À l'âge de soixante-dix ans, Rabbi Eliyah Levita reçoit une proposition d'un de ses disciples, Paul Fagius, pour collaborer avec lui à l'imprimerie hébraïque qu'il avait ouverte à Isny, petite ville du Wurttenberg, en Allemagne. À Isny, il travaille avec Fagius à la publication de nombreux ouvrages hébraïques écrits par lui, tels que « Tichbi », un dictionnaire de 712 mots talmudiques et midrachiques, et « Metourgueman », un dictionnaire complet des mots contenus dans les différents Targoum araméens. Il fait une traduction en Yiddish du 'Houmach, de cinq Méguiloth et des Haftaroth. À peu près à la même époque paraît également son « Bovo Buch », une adaptation d'un livre d'aventures populaire intitulé « Mr Bevis de Hamton ». L'on croit que Levita l'écrivit pour se distraire ; et comme il était rédigé en dialecte allemand-yiddish, son succès fut grand parmi les femmes juives. Il écrit aussi son « Massoreth Hamassoreth », un ouvrage divisé en trois parties traitant de la langue hébraïque et de son histoire. Ce livre suscita une vive controverse parmi les érudits juifs et non-juifs.

À Isny, Rabbi Eliyah fit la connaissance de plusieurs chrétiens distingués, tels que Johann Reuchlin, grand ami et défenseur des Juifs et son disciple Sebastien Muenster. Ce dernier traduisit en latin un grand nombre des œuvres de Levita.

Fagius ferme son imprimerie à Isny lorsqu'il est appelé à occuper la chaire d'hébreu à l'Université de Strasbourg. Plus tard il se rend à Constance où Rabbi Eliyah l'accompagne pour peu de temps.

En 1542, ce dernier rejoint sa famille à Venise. Il y écrit plusieurs nouveaux traités et un commentaire sur le « Michkal » du RaDaK, intitulé « Nimoukime » avant de mourir dans cette ville en 1549.

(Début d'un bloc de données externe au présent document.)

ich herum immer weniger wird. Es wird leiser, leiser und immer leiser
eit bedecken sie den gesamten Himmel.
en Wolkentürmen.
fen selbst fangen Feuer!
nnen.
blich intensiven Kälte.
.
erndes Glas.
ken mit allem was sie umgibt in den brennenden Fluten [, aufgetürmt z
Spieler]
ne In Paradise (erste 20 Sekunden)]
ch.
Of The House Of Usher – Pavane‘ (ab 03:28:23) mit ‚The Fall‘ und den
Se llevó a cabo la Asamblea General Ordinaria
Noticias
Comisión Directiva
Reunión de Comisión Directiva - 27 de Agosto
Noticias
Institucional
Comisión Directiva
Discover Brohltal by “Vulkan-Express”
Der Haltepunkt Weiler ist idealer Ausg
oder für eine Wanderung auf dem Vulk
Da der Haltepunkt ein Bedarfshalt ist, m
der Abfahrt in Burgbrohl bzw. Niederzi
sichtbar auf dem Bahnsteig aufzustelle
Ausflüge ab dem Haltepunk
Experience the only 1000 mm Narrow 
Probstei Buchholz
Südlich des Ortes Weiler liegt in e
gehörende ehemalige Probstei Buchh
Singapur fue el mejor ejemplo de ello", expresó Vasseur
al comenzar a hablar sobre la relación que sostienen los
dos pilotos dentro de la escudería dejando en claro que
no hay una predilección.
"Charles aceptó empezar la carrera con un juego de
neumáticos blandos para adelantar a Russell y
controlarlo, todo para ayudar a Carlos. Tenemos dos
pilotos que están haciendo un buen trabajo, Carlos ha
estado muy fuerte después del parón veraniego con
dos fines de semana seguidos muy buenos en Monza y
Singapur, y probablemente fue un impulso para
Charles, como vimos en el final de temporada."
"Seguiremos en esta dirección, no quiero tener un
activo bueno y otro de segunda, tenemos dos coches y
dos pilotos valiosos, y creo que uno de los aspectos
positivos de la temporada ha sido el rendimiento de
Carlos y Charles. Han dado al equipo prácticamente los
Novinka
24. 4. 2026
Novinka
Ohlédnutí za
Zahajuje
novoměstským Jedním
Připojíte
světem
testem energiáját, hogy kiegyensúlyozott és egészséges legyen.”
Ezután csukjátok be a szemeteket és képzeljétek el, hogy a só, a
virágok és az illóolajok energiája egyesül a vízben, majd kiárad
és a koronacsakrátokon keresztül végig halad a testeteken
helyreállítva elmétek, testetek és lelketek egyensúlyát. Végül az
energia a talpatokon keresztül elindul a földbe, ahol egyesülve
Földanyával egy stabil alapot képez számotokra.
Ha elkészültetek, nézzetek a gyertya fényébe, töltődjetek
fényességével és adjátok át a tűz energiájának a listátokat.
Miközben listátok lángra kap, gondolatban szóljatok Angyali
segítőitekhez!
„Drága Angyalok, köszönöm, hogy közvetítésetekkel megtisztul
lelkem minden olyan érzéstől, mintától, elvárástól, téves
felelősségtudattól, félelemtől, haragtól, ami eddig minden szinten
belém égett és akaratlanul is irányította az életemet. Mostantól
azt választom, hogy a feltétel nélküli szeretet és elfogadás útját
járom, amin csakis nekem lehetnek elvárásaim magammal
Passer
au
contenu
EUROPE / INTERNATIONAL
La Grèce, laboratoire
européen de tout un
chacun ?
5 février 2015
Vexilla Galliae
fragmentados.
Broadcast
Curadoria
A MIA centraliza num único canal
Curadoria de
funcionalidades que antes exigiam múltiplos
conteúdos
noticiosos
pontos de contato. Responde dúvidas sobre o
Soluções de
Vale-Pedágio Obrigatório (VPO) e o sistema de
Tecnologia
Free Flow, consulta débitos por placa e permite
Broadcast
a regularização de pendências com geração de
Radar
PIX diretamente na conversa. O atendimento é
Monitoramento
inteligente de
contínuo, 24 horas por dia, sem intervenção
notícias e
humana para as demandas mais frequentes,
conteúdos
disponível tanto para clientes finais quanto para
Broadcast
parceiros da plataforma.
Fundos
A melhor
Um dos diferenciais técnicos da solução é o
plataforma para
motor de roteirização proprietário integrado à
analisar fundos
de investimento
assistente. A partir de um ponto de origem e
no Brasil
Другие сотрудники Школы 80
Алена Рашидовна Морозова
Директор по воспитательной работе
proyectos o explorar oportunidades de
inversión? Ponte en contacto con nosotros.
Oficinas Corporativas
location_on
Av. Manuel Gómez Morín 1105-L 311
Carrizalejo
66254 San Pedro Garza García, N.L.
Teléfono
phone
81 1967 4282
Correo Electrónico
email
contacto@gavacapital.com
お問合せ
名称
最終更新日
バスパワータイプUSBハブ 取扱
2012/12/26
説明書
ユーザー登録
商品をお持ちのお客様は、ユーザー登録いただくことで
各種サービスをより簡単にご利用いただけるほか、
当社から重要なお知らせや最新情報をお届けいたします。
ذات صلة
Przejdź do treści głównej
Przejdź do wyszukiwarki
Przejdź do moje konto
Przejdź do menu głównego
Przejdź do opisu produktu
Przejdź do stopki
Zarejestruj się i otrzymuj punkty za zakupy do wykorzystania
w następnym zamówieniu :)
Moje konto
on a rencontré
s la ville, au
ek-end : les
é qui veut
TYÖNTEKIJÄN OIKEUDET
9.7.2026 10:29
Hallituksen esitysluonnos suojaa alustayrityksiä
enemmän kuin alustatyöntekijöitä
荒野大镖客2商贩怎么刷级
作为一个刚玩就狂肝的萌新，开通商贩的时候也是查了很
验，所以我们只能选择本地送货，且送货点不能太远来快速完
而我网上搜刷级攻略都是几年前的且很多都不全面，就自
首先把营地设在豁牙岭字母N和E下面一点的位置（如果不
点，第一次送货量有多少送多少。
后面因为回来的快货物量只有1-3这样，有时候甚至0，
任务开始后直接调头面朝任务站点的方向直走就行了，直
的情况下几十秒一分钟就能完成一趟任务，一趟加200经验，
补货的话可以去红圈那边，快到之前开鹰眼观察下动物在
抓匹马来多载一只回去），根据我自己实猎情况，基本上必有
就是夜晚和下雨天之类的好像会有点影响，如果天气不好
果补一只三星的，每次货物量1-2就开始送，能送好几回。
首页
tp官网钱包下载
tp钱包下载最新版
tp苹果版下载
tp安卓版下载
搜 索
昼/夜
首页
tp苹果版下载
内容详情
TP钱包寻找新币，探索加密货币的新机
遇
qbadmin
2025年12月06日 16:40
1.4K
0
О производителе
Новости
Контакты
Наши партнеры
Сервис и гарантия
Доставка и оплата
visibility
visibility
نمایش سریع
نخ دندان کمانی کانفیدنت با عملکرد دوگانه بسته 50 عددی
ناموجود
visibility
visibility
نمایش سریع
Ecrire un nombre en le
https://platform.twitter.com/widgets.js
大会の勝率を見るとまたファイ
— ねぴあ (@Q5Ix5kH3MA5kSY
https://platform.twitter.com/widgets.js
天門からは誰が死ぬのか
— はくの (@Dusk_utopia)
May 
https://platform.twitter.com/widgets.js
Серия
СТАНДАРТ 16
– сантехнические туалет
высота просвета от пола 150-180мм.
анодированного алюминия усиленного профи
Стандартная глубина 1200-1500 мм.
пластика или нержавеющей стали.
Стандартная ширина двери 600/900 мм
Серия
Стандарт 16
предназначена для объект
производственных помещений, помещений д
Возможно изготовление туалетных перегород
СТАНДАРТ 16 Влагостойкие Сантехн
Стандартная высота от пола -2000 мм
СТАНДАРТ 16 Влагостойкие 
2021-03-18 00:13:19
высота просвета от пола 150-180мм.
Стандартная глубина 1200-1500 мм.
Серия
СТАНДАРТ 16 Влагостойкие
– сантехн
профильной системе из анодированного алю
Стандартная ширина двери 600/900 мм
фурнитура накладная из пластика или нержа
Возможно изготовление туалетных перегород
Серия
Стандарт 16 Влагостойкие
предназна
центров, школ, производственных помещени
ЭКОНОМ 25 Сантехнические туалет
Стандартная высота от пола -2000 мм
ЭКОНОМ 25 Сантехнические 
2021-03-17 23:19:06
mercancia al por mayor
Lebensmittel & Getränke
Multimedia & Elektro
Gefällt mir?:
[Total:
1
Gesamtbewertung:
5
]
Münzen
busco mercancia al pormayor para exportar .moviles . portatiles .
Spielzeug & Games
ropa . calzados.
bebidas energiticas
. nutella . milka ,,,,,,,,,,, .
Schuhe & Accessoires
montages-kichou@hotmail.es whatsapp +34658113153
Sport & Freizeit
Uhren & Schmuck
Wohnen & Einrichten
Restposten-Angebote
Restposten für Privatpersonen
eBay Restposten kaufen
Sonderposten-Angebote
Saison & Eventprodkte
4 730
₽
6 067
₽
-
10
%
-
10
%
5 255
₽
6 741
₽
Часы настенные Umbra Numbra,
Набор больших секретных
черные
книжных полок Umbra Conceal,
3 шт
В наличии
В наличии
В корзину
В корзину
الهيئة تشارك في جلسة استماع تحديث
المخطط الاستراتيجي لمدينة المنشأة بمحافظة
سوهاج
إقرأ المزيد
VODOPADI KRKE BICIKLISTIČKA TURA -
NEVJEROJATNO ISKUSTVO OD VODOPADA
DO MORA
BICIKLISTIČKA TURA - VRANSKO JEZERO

La contribution de Rabbi Eliyah à la connaissance de la langue et de la littérature hébraïque est très importante. Mais le commerce qu'il entretint avec les érudits non-juifs ne fut pas seulement un bien. Il a été sévèrement critiqué pour l'enseignement imparti à des non-juifs, leur donnant ainsi la possibilité de passer pour experts dans la Bible et le Talmud. L'hostilité à l'égard des Juifs et du Talmud était grande à cette époque et de cruelles attaques furent déclenchées par des hommes comme Pfefferkorn et d'autres dans le but d'interdire tous les livres hébraïques. L'acquisition de la connaissance de notre langue par de tels hommes ne pouvait être utilisée que pour donner un semblant de vérités à leurs fausses accusations.

En revanche il y eut parmi les amis et les disciples de Levita certains qui défendirent ardemment la cause juive et qui purent le faire avec autorité grâce à Rabbi Eliyah.